Costs racking up for California hospitals in worker’s compensation claims

Costs racking up for California hospitals in worker’s compensation claims

A study by the California Workers’ Compensation Institute shows that California hospitals collected twice as many payments in 2010 from workers compensation patients that undergo spinal surgery.

While hospitals typically pay 120 percent for medical services to injured workers, in comparison to Medicare patients, they pay even more additional costs for spinal surgeries.

These supplementary costs are known as “pass-through” payments. The costs stem from the reimbursement for hardware and devices implanted in patients during surgery. However, the costs of these instruments are typically already factored into the initial reimbursement.

According to data from the Office of Statewide Health Planning and Development, 5,193 injured workers were eligible for these pass-through payments in 2010.

The study, based on 3,350 surgeries, shows that these pass-through payments add $20,000 to each procedure.

Hospitals are “getting a double payment and nowhere else (in the workers’ compensation program) is this done,” said Sen.

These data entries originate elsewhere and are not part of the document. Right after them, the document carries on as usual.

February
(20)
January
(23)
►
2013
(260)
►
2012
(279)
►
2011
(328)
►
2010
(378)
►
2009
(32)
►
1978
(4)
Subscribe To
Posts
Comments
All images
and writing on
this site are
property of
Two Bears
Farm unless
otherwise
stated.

Ted Lieu, D-Torrance, who introduced a state bill that would eliminate the pass-through payment.

These dual payments increase costs for employers and taxpayers, as well as insurers, who are responsible for these injured workers’ medical bills. These payments add approximately $11.4 million to taxpayers’ costs.

The California Hospital Association opposes this legislation getting rid of the pass-through payments.

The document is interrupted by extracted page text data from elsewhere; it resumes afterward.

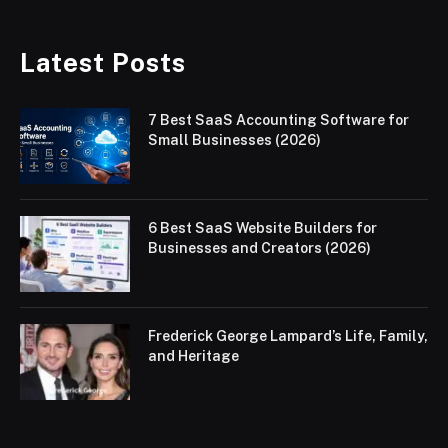
Latest Posts
7 Best SaaS Accounting Software for
Small Businesses (2026)
6 Best SaaS Website Builders for
Businesses and Creators (2026)
Frederick George Lampard’s Life, Family,
and Heritage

“California Hospital Association’s concern is that the Medicare population is different from the workers’ compensation population…and payments are based on a population of elderly and disabled patients,” said Amber Ott, the vice president of finance for the Association. “The clinical approach is different than if it were a young person trying to re-enter the workforce. You are trying to achieve full mobility versus comfort.”

The initial intention of these pass-through payments was to guarantee that hospitals would treat injured workers who needed costly spinal surgery. However, new analysis by the California Workers’ Compensation Institute shows that these reimbursements allow room for cost inflation.

The state Department of Industrial Relations, which oversees workers’ compensation, has plans to significantly lower these payments. The California Hospital Association, on the other hand, said that these payments for the hardware and medical devices are vital for sufficient procedures.

“These procedures put a significant number of hospitals in the red,” the California Hospital Association’s Ott said. “If the goal is to get people back into a working environment sooner and if our hospitals stop doing these types of procedures (due to cost_, the wait time for these injured workers to get these procedures performed is going to be a lot longer.”